Responders to immunotherapy are 76 % of patients with this pathology, which is twice as high as with standard
therapy. However, there is no effect of infliximab on such manifestations of
autism as the level of eye contact and language development. Psychotropic
effects of infliximab immunotherapy are closely related to the normalization of
previously elevated serum TNF-alpha concentrations and are probably due to the
elimination of the pathological activating effect of this pro-inflammatory
cytokine on CNS neurons. In parallel, there is an improvement in other clinical
syndromes of genetic deficiency of the folate cycle in children with autism
spectrum disorders – intestinal pathology, epileptic syndrome, and PANDAS,
in the pathogenesis of which, as is known, TNF-alpha and the systemic and
intracerebral inflammation induced by this cytokine are involved. However,
under the influence of immunotherapy, there is no change in the dynamics of
motor deficit in children with symptoms of pyramidal tract damage.

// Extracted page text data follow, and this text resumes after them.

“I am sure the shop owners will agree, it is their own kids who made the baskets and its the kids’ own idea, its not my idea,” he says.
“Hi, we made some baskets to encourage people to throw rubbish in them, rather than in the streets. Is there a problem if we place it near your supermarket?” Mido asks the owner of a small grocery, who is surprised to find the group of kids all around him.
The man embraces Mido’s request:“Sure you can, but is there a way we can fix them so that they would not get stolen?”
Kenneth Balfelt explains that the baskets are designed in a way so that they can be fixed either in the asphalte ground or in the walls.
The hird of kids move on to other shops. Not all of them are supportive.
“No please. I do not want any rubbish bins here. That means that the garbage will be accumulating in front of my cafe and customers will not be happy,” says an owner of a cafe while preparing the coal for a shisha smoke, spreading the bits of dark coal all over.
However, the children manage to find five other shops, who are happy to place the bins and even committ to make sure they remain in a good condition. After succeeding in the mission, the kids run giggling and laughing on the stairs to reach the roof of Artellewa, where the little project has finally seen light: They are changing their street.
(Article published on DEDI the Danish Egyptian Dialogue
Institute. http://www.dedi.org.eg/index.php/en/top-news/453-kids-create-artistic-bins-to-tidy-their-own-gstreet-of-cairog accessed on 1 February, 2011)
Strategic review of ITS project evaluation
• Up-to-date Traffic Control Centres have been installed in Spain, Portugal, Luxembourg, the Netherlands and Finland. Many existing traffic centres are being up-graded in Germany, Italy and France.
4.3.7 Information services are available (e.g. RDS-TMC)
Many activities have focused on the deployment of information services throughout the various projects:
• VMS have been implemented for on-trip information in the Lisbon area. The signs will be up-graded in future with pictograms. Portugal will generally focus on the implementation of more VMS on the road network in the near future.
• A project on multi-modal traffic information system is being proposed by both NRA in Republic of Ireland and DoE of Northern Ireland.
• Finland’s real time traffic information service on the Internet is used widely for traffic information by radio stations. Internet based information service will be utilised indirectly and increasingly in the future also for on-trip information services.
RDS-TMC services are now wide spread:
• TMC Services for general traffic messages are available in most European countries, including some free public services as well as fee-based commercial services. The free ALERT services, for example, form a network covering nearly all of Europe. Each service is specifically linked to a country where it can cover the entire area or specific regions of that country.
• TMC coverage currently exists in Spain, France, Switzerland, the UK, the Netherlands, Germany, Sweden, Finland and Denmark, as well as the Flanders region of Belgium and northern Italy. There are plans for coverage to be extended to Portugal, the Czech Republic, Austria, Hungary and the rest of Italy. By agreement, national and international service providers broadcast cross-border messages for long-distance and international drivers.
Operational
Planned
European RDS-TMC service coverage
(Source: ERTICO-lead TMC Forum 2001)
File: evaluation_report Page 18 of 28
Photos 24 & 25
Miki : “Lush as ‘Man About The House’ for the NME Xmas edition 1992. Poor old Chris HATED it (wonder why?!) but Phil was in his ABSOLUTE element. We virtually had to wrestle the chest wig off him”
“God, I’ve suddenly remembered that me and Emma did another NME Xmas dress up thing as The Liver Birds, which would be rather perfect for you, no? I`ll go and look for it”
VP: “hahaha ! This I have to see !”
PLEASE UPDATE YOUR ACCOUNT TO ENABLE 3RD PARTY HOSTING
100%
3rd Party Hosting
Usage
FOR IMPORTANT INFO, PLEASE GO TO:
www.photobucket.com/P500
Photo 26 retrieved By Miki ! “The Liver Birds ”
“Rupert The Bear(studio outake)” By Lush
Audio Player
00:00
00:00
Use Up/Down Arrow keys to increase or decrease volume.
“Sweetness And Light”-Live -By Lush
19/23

Further
clinical studies in this direction with a larger number of participants and
randomization are necessary to obtain more convincing data.
The
results obtained in this controlled non-randomized clinical trial indicate that
combination immunotherapy with Propes and Inflamafertin is an effective
treatment strategy for immunodeficiency caused by genetic folate deficiency in
children with autism spectrum disorders. These biological immunotropic drugs
are able to normalize the previously reduced number of NK and NKT cells in the
blood in this category of patients during a 3-month course of immunotherapy,
with a more frequent, stronger and more lasting effect on NKT cells compared to
NK lymphocytes.
Conclusion
Folinic acid supplementation is an
effective therapy for many people with autism. There are many anomalies that
appear, for example those people who test positive for the folate transporter
antibodies but a lumbar punction then finds normal levels of folate in the
brain. Many people report agitation or
aggression when children take calcium folinate at high doses, but this does not
seem to get noted in clinical trials. Nonetheless it looks like everyone with autism should at least make a trial.
Many people who respond well to
calcium folinate end up needing some kind of immunotherapy on top. IVIG is
extremely expensive and quite a bother if you need to take it forever. Some of the
therapies from the two papers today also involve a very large number of injections,
so are not really practical. The less intrusive immunotherapies look more practical but are not cheap.
I think that rTMS and tDCS will be attractive to those seeking non-pharmaceutical options that have a scientific basis. The same applies to low level laser therapy, also known as photobiomodulation therapy.